In a school of 1,376 students, scheduling cross-divisional activities takes some special work by faculty and administration. “It is absolutely a logistical challenge,” Kaiser said. “But if you’ve got a good idea and everyone is on board, there’s a way to make it happen. Our teachers understand how important it is.”

Because primary school operates on a more flexible schedule, they work to fit into the other divisions’ schedules for their activities. Over the past 10 years of cross-divisional programs, the school has experienced trial-and-error and many modifications. “Don’t be afraid to fail and don’t always reinvent the wheel,” Kaiser said.

The buddy programs also serve as somewhat of an internal admissions tool. “These are great opportunities for parents to see what’s coming next after they leave primary school,” Kaiser said.  The buddy activities are widely promoted and parents are invited to attend the special events, such as the Halloween parade.

When parents aren’t around, though, peer leaders become even more significant in a student’s daily life. At McCallie School in Chattanooga, TN, seniors serve as mentors to freshman students in several capacities. In the campus residences, about eight seniors serve as resident advisors to freshman boarding students. They go through an application and selection process and then participate in a training retreat to learn about conflict resolution, organization, engagement on campus, study support, substance abuse, and confrontation. They work closely with faculty and counselors, but often the students are first to hear about another student’s issue.

“They provide a powerful layer of leadership in the dorm,” said Upper School Principal Hank Hopping. “They have a certain skill set and sensitivity.”

Homesickness is a common issue, with many students living away from home for the first time, and even living internationally for the first time.
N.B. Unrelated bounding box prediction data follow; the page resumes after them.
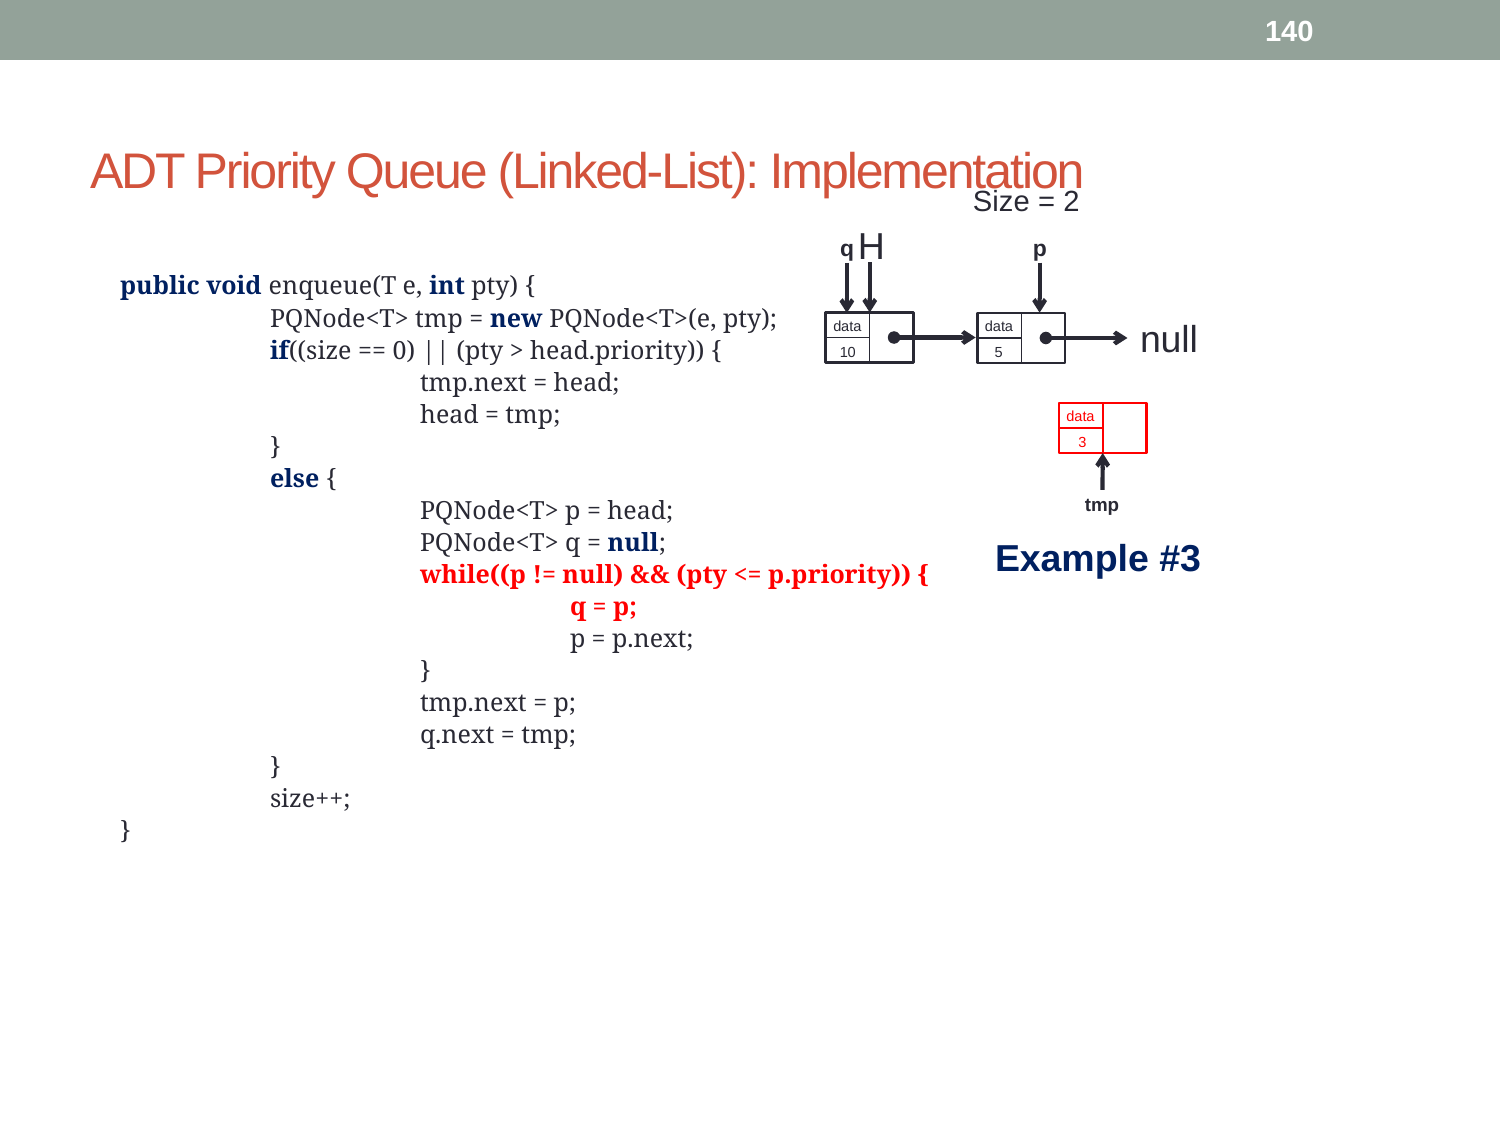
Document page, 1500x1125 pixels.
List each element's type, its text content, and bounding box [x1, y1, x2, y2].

list public void enqueue(T e, int pty) { PQNode<T> tmp = new PQNode<T>(e, pty); if((size == 0) || (pty > head.priority)) { tmp.next = head; head = tmp; } else { PQNode<T> p = head; PQNode<T> q = null; while((p != null) && (pty <= p.priority)) { q = p; p = p.next; } tmp.next = p; q.next = tmp; } size++; } [75, 262, 1425, 1063]
text_box q [825, 226, 870, 269]
text_box 10 [824, 335, 871, 368]
text_box Size = 2 [958, 174, 1095, 225]
text_box 5 [979, 346, 1018, 369]
text_box data [1051, 399, 1110, 433]
text_box [1057, 433, 1063, 455]
text_box 3 [1063, 436, 1100, 459]
text_box H [843, 214, 900, 275]
text_box [1110, 401, 1149, 455]
text_box [1028, 311, 1067, 365]
text_box data [970, 309, 1029, 335]
text_box [975, 346, 979, 365]
title ADT Priority Queue (Linked-List): Implementation [75, 87, 1425, 250]
text_box p [1018, 225, 1062, 268]
text_box [876, 310, 915, 365]
text_box Example #3 [980, 526, 1216, 587]
text_box tmp [1070, 485, 1135, 523]
text_box data [818, 309, 867, 342]
text_box null [1125, 307, 1213, 368]
slide_number 140 [1250, 3, 1425, 57]
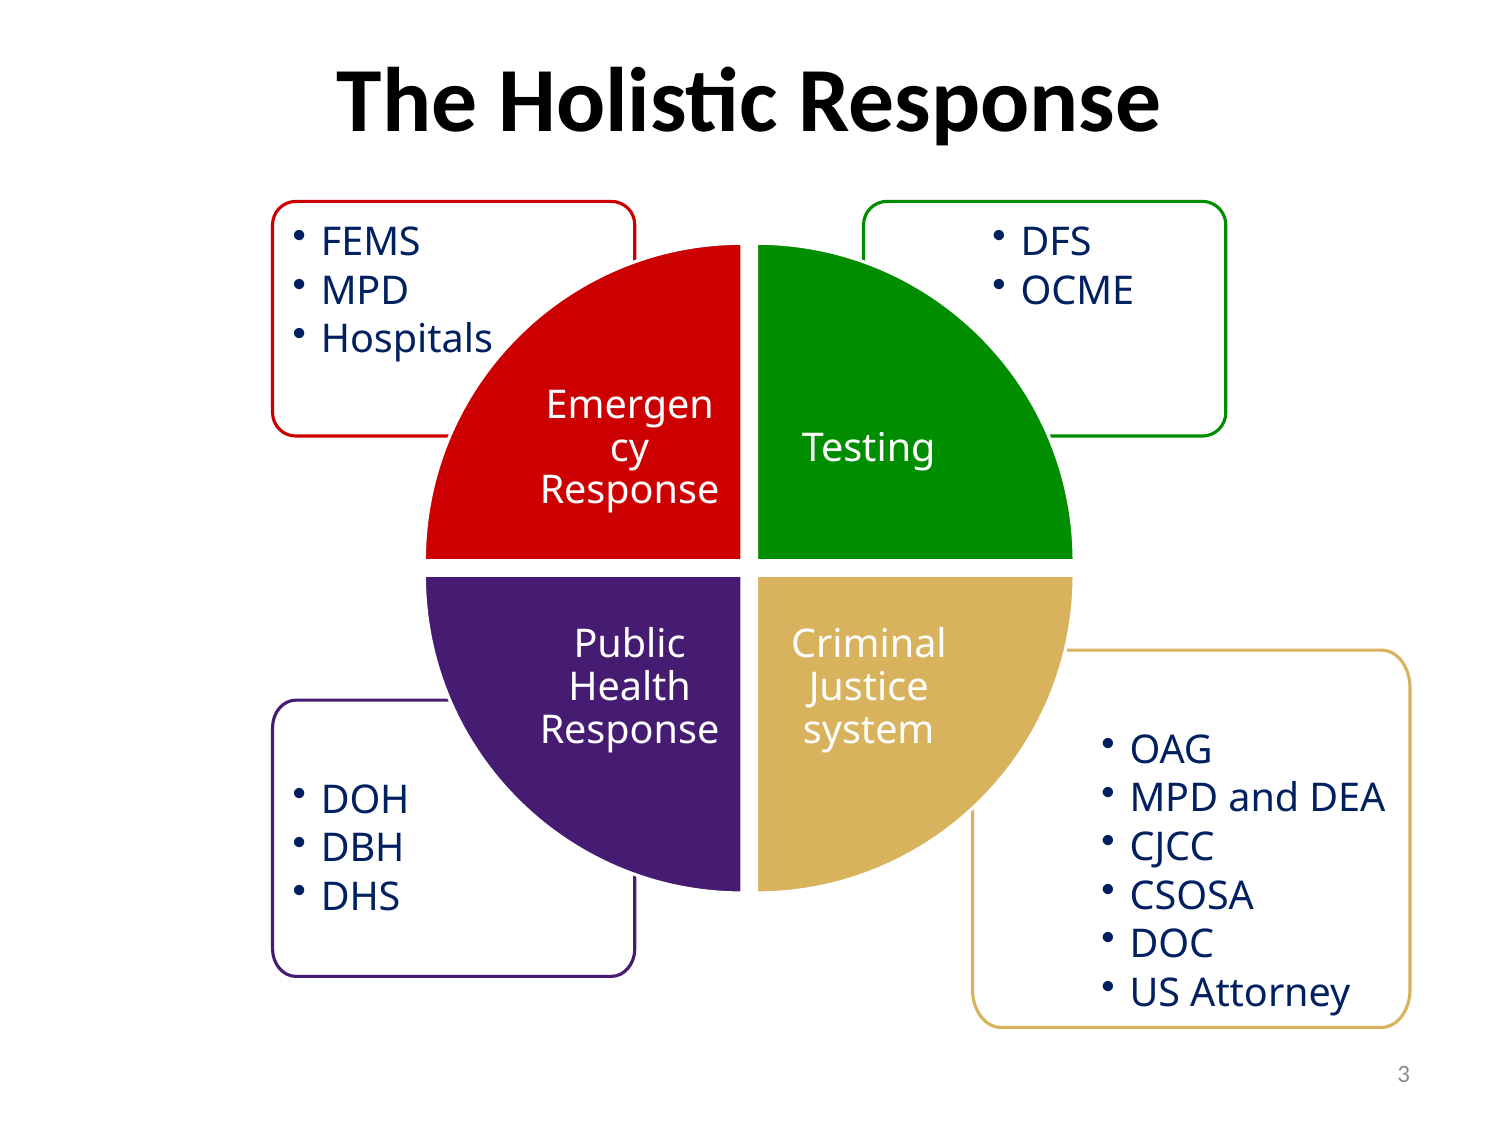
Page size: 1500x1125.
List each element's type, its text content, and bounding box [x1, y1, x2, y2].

title The Holistic Response [0, 1, 1500, 189]
slide_number 3 [1074, 1042, 1425, 1103]
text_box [272, 201, 1411, 1028]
The RA students try to look out for signs of a student struggling and engage with the student by inviting him and a few others to go to dinner together, or just talk and share their own freshman year tales. The RAs know to contact a faculty member if it seems that a student has more than a minor problem.
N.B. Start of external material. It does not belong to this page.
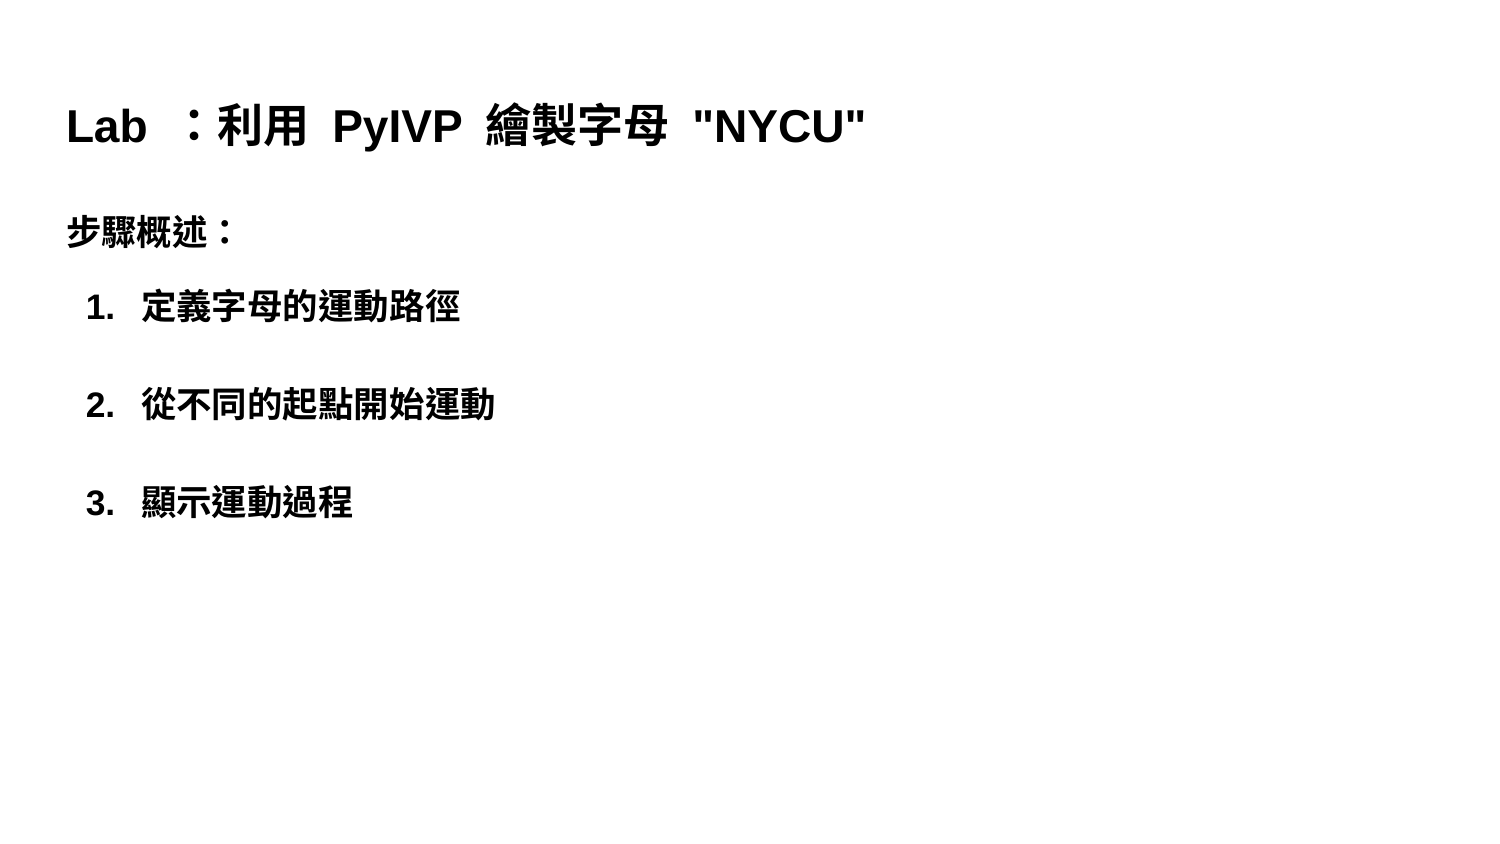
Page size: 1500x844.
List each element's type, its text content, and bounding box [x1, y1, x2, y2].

title Lab ：利用 PyIVP 繪製字母 "NYCU" [51, 72, 1449, 167]
list 步驟概述： 定義字母的運動路徑 從不同的起點開始運動 顯示運動過程 [51, 189, 1449, 750]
“They can feel a little bit alone,” Hopping said. “Dorm life builds a support network in incredibly powerful ways but it doesn’t happen overnight. The bonds take time.”

Day students at McCallie also enjoy the opportunity to serve as mentors. They can apply to be Day Student Advisors (DSAs) who help to welcome new students along with the RAs. Before school begins, all new students and their parents attend orientation, with some activities led by the seniors. Their work continues during the school year in weekly advisory meetings that all students attend. Seniors often lead those meetings and discuss different aspects of McCallie life and mission, current events, and the honor code. They may also use those meetings to reflect on a recent chapel speaker or other issue that needs to be addressed, such as bullying.

“Seniors are a great resource with the insights and experiences they can bring to the table,” Hopping said. “It’s very helpful for students to know that we all struggle. Just don’t struggle alone.”

As much as students love and value their teachers, sometimes a peer can do a job that a faculty member can’t. After all, it is easier to vent to another student about how difficult an exam was or how much you dislike the cafeteria’s broccoli. At the same time, schools who allow older students to mentor others provide a mission-related leadership platform and a great opportunity for personal growth.